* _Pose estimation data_
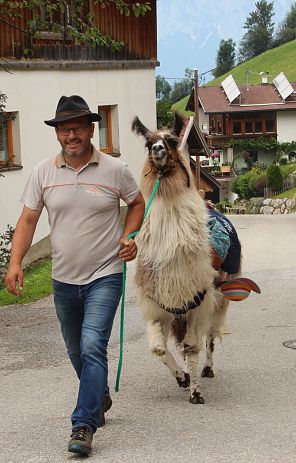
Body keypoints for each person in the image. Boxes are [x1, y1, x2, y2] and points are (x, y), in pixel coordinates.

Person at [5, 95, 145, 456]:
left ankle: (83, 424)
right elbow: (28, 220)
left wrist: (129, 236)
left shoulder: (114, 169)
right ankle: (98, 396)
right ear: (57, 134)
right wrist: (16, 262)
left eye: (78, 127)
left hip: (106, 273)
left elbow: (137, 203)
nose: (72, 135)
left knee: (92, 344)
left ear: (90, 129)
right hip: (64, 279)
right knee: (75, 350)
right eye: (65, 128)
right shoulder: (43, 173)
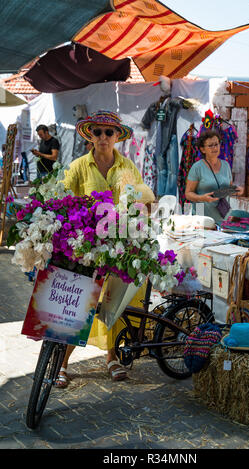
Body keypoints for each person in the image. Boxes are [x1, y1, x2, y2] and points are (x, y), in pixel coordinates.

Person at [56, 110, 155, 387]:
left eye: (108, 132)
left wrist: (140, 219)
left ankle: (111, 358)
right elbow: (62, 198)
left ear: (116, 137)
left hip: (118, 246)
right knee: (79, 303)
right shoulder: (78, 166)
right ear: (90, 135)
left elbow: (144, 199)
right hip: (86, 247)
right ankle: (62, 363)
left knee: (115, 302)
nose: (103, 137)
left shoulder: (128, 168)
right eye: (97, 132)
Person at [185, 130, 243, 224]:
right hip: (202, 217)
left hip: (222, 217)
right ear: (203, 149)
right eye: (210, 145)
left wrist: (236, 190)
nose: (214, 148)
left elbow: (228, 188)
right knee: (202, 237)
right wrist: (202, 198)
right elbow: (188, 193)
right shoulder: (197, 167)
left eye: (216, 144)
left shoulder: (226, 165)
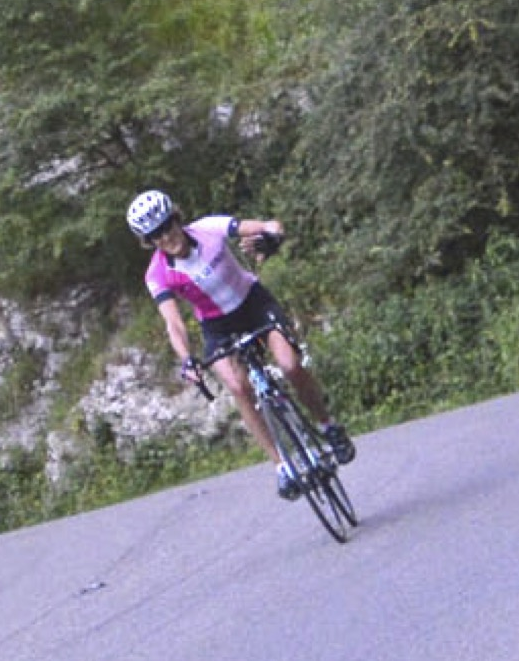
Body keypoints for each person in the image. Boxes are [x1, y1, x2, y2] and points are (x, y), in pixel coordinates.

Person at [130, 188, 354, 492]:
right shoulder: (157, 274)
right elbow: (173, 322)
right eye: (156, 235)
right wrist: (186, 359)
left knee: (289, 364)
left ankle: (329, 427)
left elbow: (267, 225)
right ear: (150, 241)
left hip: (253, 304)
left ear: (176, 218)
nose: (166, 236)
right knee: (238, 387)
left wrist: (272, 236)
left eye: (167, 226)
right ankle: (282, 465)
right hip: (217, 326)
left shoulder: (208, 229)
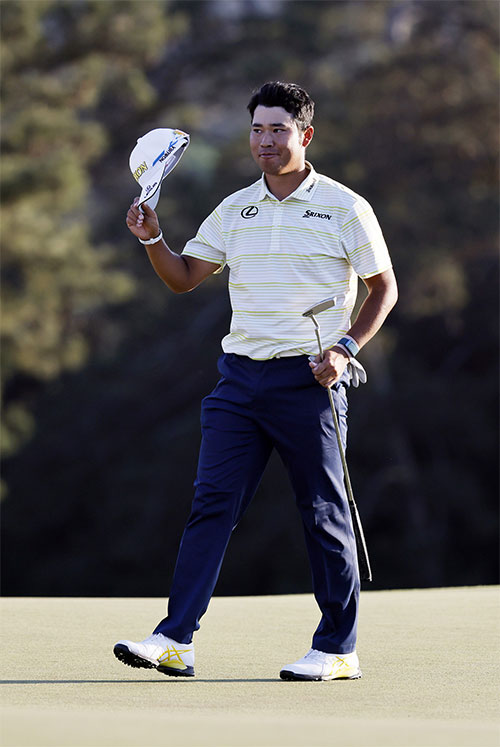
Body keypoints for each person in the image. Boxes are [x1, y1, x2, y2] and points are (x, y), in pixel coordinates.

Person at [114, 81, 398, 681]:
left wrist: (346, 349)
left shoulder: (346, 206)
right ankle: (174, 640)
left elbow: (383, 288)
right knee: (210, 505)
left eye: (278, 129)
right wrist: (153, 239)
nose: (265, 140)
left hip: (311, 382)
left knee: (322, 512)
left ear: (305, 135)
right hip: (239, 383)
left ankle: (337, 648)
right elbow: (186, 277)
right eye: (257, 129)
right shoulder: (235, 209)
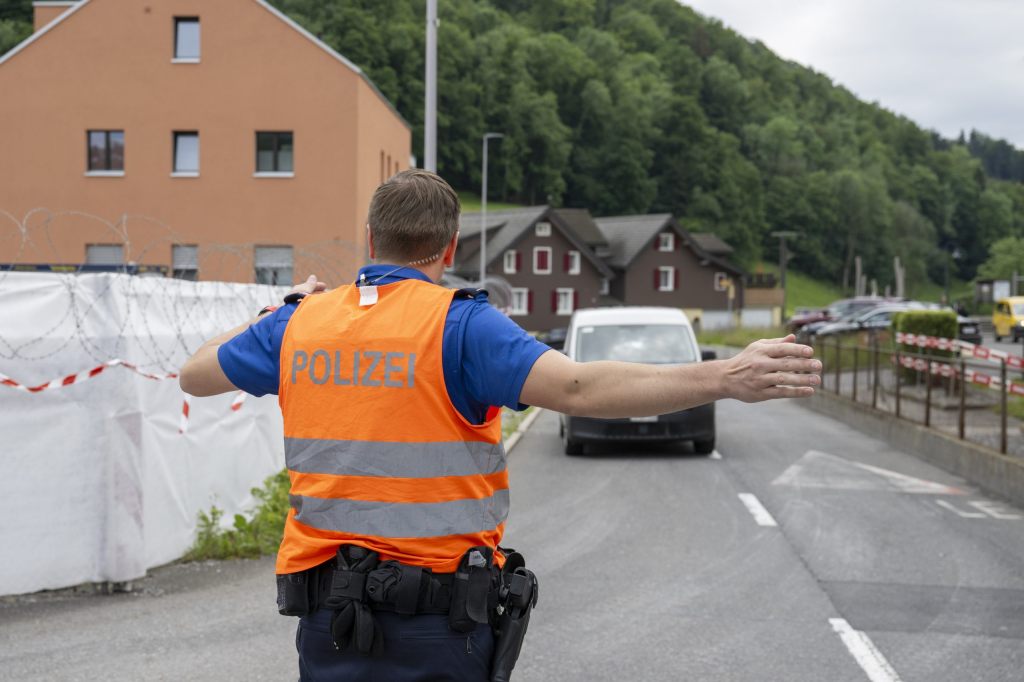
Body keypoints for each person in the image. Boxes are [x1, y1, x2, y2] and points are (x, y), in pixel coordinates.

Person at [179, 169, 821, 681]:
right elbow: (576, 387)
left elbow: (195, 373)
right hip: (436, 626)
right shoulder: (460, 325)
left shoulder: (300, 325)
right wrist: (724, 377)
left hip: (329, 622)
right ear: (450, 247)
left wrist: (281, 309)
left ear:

* _Task goal_
From the records above, transcribe without alteration every line from the one with "left elbow: (383, 288)" to the one with "right shoulder: (235, 209)", inclusive.

* _Solved exercise_
left elbow: (383, 288)
right knee: (210, 505)
left eye: (278, 129)
right wrist: (153, 239)
nose: (265, 140)
left hip: (311, 382)
left knee: (322, 512)
left ear: (305, 135)
right hip: (239, 383)
left ankle: (337, 648)
right elbow: (186, 277)
right eye: (257, 129)
right shoulder: (235, 209)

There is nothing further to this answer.